Plastics recycling really does not start, or stop, with plastics recyclers.

For recovery and reuse of plastics to ultimately advance, it will need help from people all along the life cycle of products, including plastic processors, brand owners, consumers and the recyclers themselves, a group close to the issue believes.

Plastics recyclers, said President Steve Alexander of the Association of Plastic Recyclers trade group, can handle any type of resin. But, he said, there has to be an end market for the output.

"If there's no demand for that material, if there's no financing going back the other way, what are we doing? We're collecting, we're sorting, we're processing trash. Who the hell would build a business model based on that?

"So we all have a vested interest in increasing demand for the material that's out there," he said during a panel discussion at the recent Plastics Recycling Conference and Trade Show in National Harbor near Washington, D.C.

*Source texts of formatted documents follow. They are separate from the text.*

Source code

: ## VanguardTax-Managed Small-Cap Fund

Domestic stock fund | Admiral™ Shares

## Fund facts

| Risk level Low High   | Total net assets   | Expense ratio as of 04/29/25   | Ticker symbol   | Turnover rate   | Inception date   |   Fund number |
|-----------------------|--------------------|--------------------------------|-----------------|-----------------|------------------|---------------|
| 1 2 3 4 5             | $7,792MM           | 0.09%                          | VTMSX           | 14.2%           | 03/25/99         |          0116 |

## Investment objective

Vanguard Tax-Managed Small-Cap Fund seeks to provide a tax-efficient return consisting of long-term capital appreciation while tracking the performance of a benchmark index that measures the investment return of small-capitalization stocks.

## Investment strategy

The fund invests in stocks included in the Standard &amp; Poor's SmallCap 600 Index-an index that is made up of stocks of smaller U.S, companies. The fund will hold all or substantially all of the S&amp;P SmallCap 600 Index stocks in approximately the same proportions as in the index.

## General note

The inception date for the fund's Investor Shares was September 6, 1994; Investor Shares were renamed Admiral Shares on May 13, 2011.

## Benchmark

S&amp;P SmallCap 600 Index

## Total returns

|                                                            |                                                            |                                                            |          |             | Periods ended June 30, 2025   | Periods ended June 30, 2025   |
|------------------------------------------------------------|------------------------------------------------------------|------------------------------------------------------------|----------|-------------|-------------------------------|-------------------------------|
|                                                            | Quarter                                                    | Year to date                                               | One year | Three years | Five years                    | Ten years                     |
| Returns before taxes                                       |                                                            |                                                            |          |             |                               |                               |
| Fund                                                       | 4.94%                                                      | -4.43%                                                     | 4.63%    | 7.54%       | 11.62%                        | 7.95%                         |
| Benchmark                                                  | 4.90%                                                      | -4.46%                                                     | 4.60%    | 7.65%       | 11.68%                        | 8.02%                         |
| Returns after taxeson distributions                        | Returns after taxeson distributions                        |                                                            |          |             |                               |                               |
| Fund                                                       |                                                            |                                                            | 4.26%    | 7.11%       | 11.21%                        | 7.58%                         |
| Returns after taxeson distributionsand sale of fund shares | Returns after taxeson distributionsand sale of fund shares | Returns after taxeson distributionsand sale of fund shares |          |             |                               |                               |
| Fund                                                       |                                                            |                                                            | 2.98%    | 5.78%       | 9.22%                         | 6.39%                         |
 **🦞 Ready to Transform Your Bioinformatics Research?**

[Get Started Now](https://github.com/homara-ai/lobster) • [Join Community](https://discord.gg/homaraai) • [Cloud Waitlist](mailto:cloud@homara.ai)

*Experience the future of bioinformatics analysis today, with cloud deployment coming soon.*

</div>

As sustainability director for Berry Global Group Inc., Rob Flores said his company is fielding an ever-increasing number of inquiries regarding recycled content in its products.

And he does not mind the added attention one bit.

"As a packaging and plastic parts manufacturer, we want to partner with our customers to see how we can help them," Flores said. "When I think about our customers, where they spend their time, I'm actually glad that all of this attention has come up around packaging waste recently because our customers really weren't thinking about us too much."

But now they are. And they are asking questions.

This engagement by consumer brand companies is helping tie ​ the entire supply chain together when it comes to finding ways to increase plastics recycling and use of recycled plastics in new products.

This, Flores said, is allowing Berry to work more closely with its customers to help them meet their environmental goals.

"It's all about the end markets. It's demand. Demand creates the pull. So how do we as Berry contribute the solution? It's by using more recycled content," he said.

The company, for example, recently introduced a new line of packaging called Verdant that uses 100 percent recycled content.

As Berry looks more and more toward the greater adoption of recycled resin, the impact from just this one company ultimately could be huge. That's because Berry currently uses about 4.5 billion pounds of resin each year to make new products, and that number will increase with the pending acquisition of RPC Group plc.

Recycled content only represents a small portion of the company's resin use these days, so a significant increase could have an impact on the demand market.

Emterra Group is a waste management and recycling company based in Burlington, Ontario, that has operations in both Canada and the United States.

"We can do a lot more and certainly want to do a lot more with some of the major commitments being made by brands [to increase recycling and recycled content]," said Paulina Leung, vice president of corporate strategy and business development at Emterra. "This is the opportunity for us to step up with brands beyond just hauling stuff from point A to point B."

"The world is changing at a quick pace," she said.

"Packaging materials are very visible. Consumers, governments, regulators, NGOs, environmental groups are placing more and more pressure on brands but also on the recycling sector to do something meaningful," Leung said.

She said her company is developing a business, in its nascent stage, to engage brand companies to help them achieve their environmental goals.

Emterra has a straight-forward view of successful recycling. Markets first, collection second, Leung said.

"It's easy to collect. It's hard to create something that has value and has an end market," she said. "There has to be a market. Something being 100 percent recyclable or 100 percent recycled is not enough. We need to have 100 percent of those materials reincorporated into new products. That's the only way we are going to achieve a circular economy."

Leung said she wanted to create a sense of urgency in her comments to the crowd, "because we feel it."

"We've definitely hit a tipping point," she said. "The world is changing at a really quick pace."